* [PROBLEM]:
Write the entries out exactly. Any images they hold stay out of the copy.

* [GIVEN DATA]:
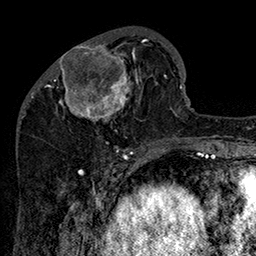
Breast MRI (dynamic contrast-enhanced), one axial slice; position 55 of 160 along the scan axis; cropped to one breast; dynamic contrast-enhanced series, time point 2 of 7 at this slice position (early post-contrast); 1.5 T; TE 2.8 ms, TR 5.4 ms; 1 mm slice thickness; 256 × 256 image matrix. Female patient.
Structures marked on this image (semi-automatically segmented with operator editing):
- enhancing-tissue mask used for the functional tumour volume (all voxels passing the contrast-enhancement thresholds inside the analysis volume; usually the tumour): bounding box <47,31,162,147> (left, top, right, bottom; pixels)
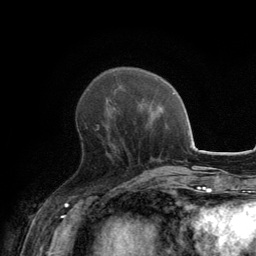
Breast MRI, one axial slice; slice 49 of 134 in the series (ordered by position); cropped to one breast; dynamic contrast-enhanced series, time point 2 of 6 at this slice position (early post-contrast); 3 T; TE 2.8 ms, TR 7.7 ms; 1.2 mm slice thickness; 256 × 256 image matrix. Female patient.
Outlined on this slice (semi-automatically segmented with operator editing):
- enhancing-tissue mask used for the functional tumour volume (all voxels passing the contrast-enhancement thresholds inside the analysis volume; usually the tumour): bounding box (x1, y1, x2, y2) in pixels: (97, 125, 124, 145)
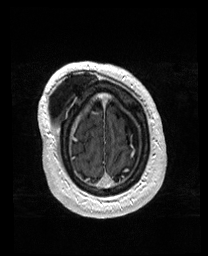
Brain MRI from a brain-tumour surgery series, one axial slice. Position 33 of 176 along the scan axis. T1-weighted post-contrast. 1 mm slice thickness. 208 × 256 image matrix. From the clinical record (not read from this slice): histopathology: Astrocytoma; WHO grade: 4; IDH mutation: yes.
Outlined on this slice (manually delineated by an expert):
- previous resection cavity: bounding box <56,95,106,111> (left, top, right, bottom; pixels)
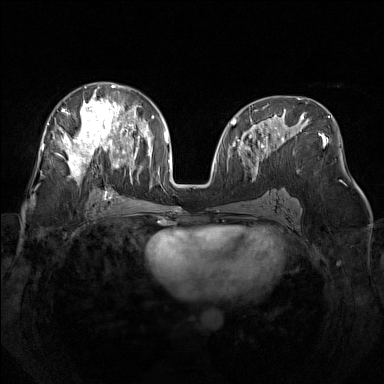
Breast MRI (dynamic contrast-enhanced), one axial slice; position 76 of 160 along the scan axis; dynamic contrast-enhanced series, time point 2 of 7 at this slice position (early post-contrast); 1.5 T; TE 1.8 ms, TR 5 ms; 1 mm slice thickness; 384 × 384 image matrix, field of view 340 × 340 mm. Female patient.
Annotated regions visible in this slice (semi-automatically segmented with operator editing):
- enhancing-tissue mask used for the functional tumour volume (all voxels passing the contrast-enhancement thresholds inside the analysis volume; usually the tumour): bounding box (x1, y1, x2, y2) in pixels: (48, 85, 141, 182)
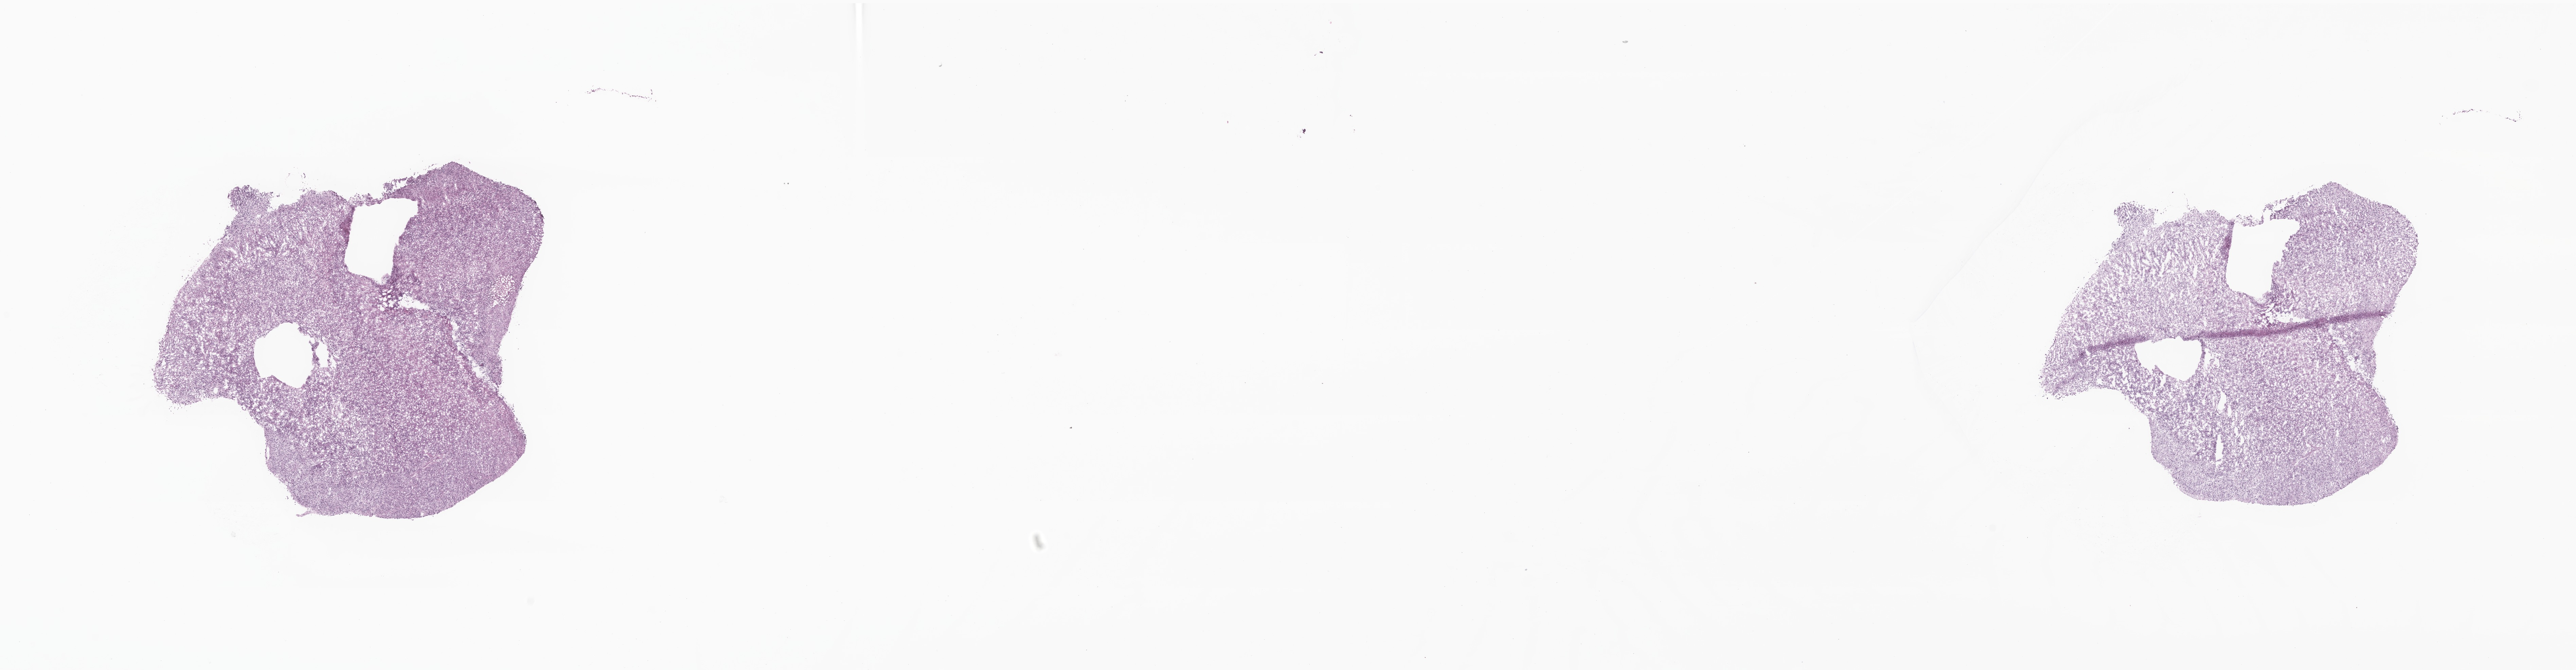
Whole-slide image, haematoxylin and eosin stain of tumor tissue from the cerebellum, low-resolution overview of the scanned area, about 32.0 x 8.3 mm; frozen section (OCT-embedded). Patient: male, age 103 months (8 years 7 months).
- diagnosis (ICD-O-3 morphology term): Medulloblastoma, NOS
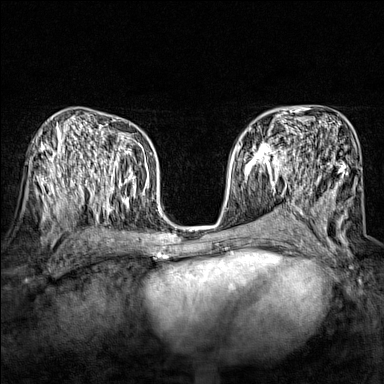
Breast MRI (dynamic contrast-enhanced), one axial slice; position 87 of 160 along the scan axis; dynamic contrast-enhanced series, time point 2 of 7 at this slice position (early post-contrast); 1.5 T; TE 1.8 ms, TR 5 ms; 384 × 384 image matrix. Female patient.
Annotated regions visible in this slice (semi-automatically segmented with operator editing):
- enhancing-tissue mask used for the functional tumour volume (all voxels passing the contrast-enhancement thresholds inside the analysis volume; usually the tumour): bounding box (x1, y1, x2, y2) in pixels: (250, 142, 296, 174)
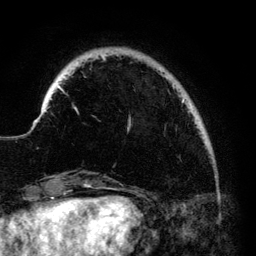
Breast MRI (dynamic contrast-enhanced), one axial slice; slice 20 of 140 in the series (ordered by position); cropped to one breast; dynamic contrast-enhanced series, time point 2 of 6 at this slice position (early post-contrast); 3 T; TE 4.2 ms, TR 7.9 ms; 1.2 mm slice thickness; 256 × 256 image matrix. Female patient.
Structures marked on this image (semi-automatically segmented with operator editing):
- enhancing-tissue mask used for the functional tumour volume (all voxels passing the contrast-enhancement thresholds inside the analysis volume; usually the tumour): bounding box [x1, y1, x2, y2] px = [41, 55, 193, 130]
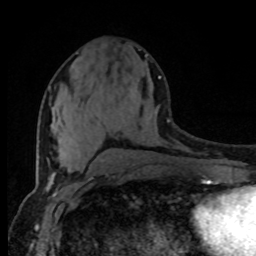
Breast MRI (dynamic contrast-enhanced), one axial slice. Position 37 of 80 along the scan axis. Cropped to one breast. Dynamic contrast-enhanced series, time point 2 of 8 at this slice position (early post-contrast). 1.5 T. TE 4.2 ms, TR 7 ms. 2 mm slice thickness. 256 × 256 image matrix. Female patient.
Outlined on this slice (semi-automatic segmentation, software-assisted and operator-edited):
- enhancing-tissue mask used for the functional tumour volume (all voxels passing the contrast-enhancement thresholds inside the analysis volume; usually the tumour): bounding box (x1, y1, x2, y2) in pixels: (57, 76, 161, 128)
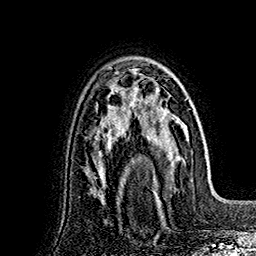
Breast MRI (dynamic contrast-enhanced), one axial slice. Position 109 of 160 along the scan axis. Cropped to one breast. Dynamic contrast-enhanced series, time point 2 of 7 at this slice position (early post-contrast). 1.5 T. TE 2.8 ms, TR 5.4 ms. 1 mm slice thickness. 256 × 256 image matrix, field of view 180 × 180 mm. Female patient.
Outlined on this slice (semi-automatically segmented with operator editing):
- enhancing-tissue mask used for the functional tumour volume (all voxels passing the contrast-enhancement thresholds inside the analysis volume; usually the tumour): bounding box [x1, y1, x2, y2] px = [132, 69, 189, 198]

* [ANSWER BOX]:
Breast MRI (dynamic contrast-enhanced), one axial slice; position 55 of 160 along the scan axis; cropped to one breast; dynamic contrast-enhanced series, time point 2 of 7 at this slice position (early post-contrast); 1.5 T; TE 2.8 ms, TR 5.4 ms; 1 mm slice thickness; 256 × 256 image matrix. Female patient.
Structures marked on this image (semi-automatically segmented with operator editing):
- enhancing-tissue mask used for the functional tumour volume (all voxels passing the contrast-enhancement thresholds inside the analysis volume; usually the tumour): bounding box <47,31,162,147> (left, top, right, bottom; pixels)
Breast MRI, one axial slice; slice 49 of 134 in the series (ordered by position); cropped to one breast; dynamic contrast-enhanced series, time point 2 of 6 at this slice position (early post-contrast); 3 T; TE 2.8 ms, TR 7.7 ms; 1.2 mm slice thickness; 256 × 256 image matrix. Female patient.
Outlined on this slice (semi-automatically segmented with operator editing):
- enhancing-tissue mask used for the functional tumour volume (all voxels passing the contrast-enhancement thresholds inside the analysis volume; usually the tumour): bounding box (x1, y1, x2, y2) in pixels: (97, 125, 124, 145)
Brain MRI from a brain-tumour surgery series, one axial slice. Position 33 of 176 along the scan axis. T1-weighted post-contrast. 1 mm slice thickness. 208 × 256 image matrix. From the clinical record (not read from this slice): histopathology: Astrocytoma; WHO grade: 4; IDH mutation: yes.
Outlined on this slice (manually delineated by an expert):
- previous resection cavity: bounding box <56,95,106,111> (left, top, right, bottom; pixels)
Breast MRI (dynamic contrast-enhanced), one axial slice; position 76 of 160 along the scan axis; dynamic contrast-enhanced series, time point 2 of 7 at this slice position (early post-contrast); 1.5 T; TE 1.8 ms, TR 5 ms; 1 mm slice thickness; 384 × 384 image matrix, field of view 340 × 340 mm. Female patient.
Annotated regions visible in this slice (semi-automatically segmented with operator editing):
- enhancing-tissue mask used for the functional tumour volume (all voxels passing the contrast-enhancement thresholds inside the analysis volume; usually the tumour): bounding box (x1, y1, x2, y2) in pixels: (48, 85, 141, 182)
Whole-slide image, haematoxylin and eosin stain of tumor tissue from the cerebellum, low-resolution overview of the scanned area, about 32.0 x 8.3 mm; frozen section (OCT-embedded). Patient: male, age 103 months (8 years 7 months).
- diagnosis (ICD-O-3 morphology term): Medulloblastoma, NOS
Breast MRI (dynamic contrast-enhanced), one axial slice; position 87 of 160 along the scan axis; dynamic contrast-enhanced series, time point 2 of 7 at this slice position (early post-contrast); 1.5 T; TE 1.8 ms, TR 5 ms; 384 × 384 image matrix. Female patient.
Annotated regions visible in this slice (semi-automatically segmented with operator editing):
- enhancing-tissue mask used for the functional tumour volume (all voxels passing the contrast-enhancement thresholds inside the analysis volume; usually the tumour): bounding box (x1, y1, x2, y2) in pixels: (250, 142, 296, 174)
Breast MRI (dynamic contrast-enhanced), one axial slice; slice 20 of 140 in the series (ordered by position); cropped to one breast; dynamic contrast-enhanced series, time point 2 of 6 at this slice position (early post-contrast); 3 T; TE 4.2 ms, TR 7.9 ms; 1.2 mm slice thickness; 256 × 256 image matrix. Female patient.
Structures marked on this image (semi-automatically segmented with operator editing):
- enhancing-tissue mask used for the functional tumour volume (all voxels passing the contrast-enhancement thresholds inside the analysis volume; usually the tumour): bounding box [x1, y1, x2, y2] px = [41, 55, 193, 130]
Breast MRI (dynamic contrast-enhanced), one axial slice. Position 37 of 80 along the scan axis. Cropped to one breast. Dynamic contrast-enhanced series, time point 2 of 8 at this slice position (early post-contrast). 1.5 T. TE 4.2 ms, TR 7 ms. 2 mm slice thickness. 256 × 256 image matrix. Female patient.
Outlined on this slice (semi-automatic segmentation, software-assisted and operator-edited):
- enhancing-tissue mask used for the functional tumour volume (all voxels passing the contrast-enhancement thresholds inside the analysis volume; usually the tumour): bounding box (x1, y1, x2, y2) in pixels: (57, 76, 161, 128)
Breast MRI (dynamic contrast-enhanced), one axial slice. Position 109 of 160 along the scan axis. Cropped to one breast. Dynamic contrast-enhanced series, time point 2 of 7 at this slice position (early post-contrast). 1.5 T. TE 2.8 ms, TR 5.4 ms. 1 mm slice thickness. 256 × 256 image matrix, field of view 180 × 180 mm. Female patient.
Outlined on this slice (semi-automatically segmented with operator editing):
- enhancing-tissue mask used for the functional tumour volume (all voxels passing the contrast-enhancement thresholds inside the analysis volume; usually the tumour): bounding box [x1, y1, x2, y2] px = [132, 69, 189, 198]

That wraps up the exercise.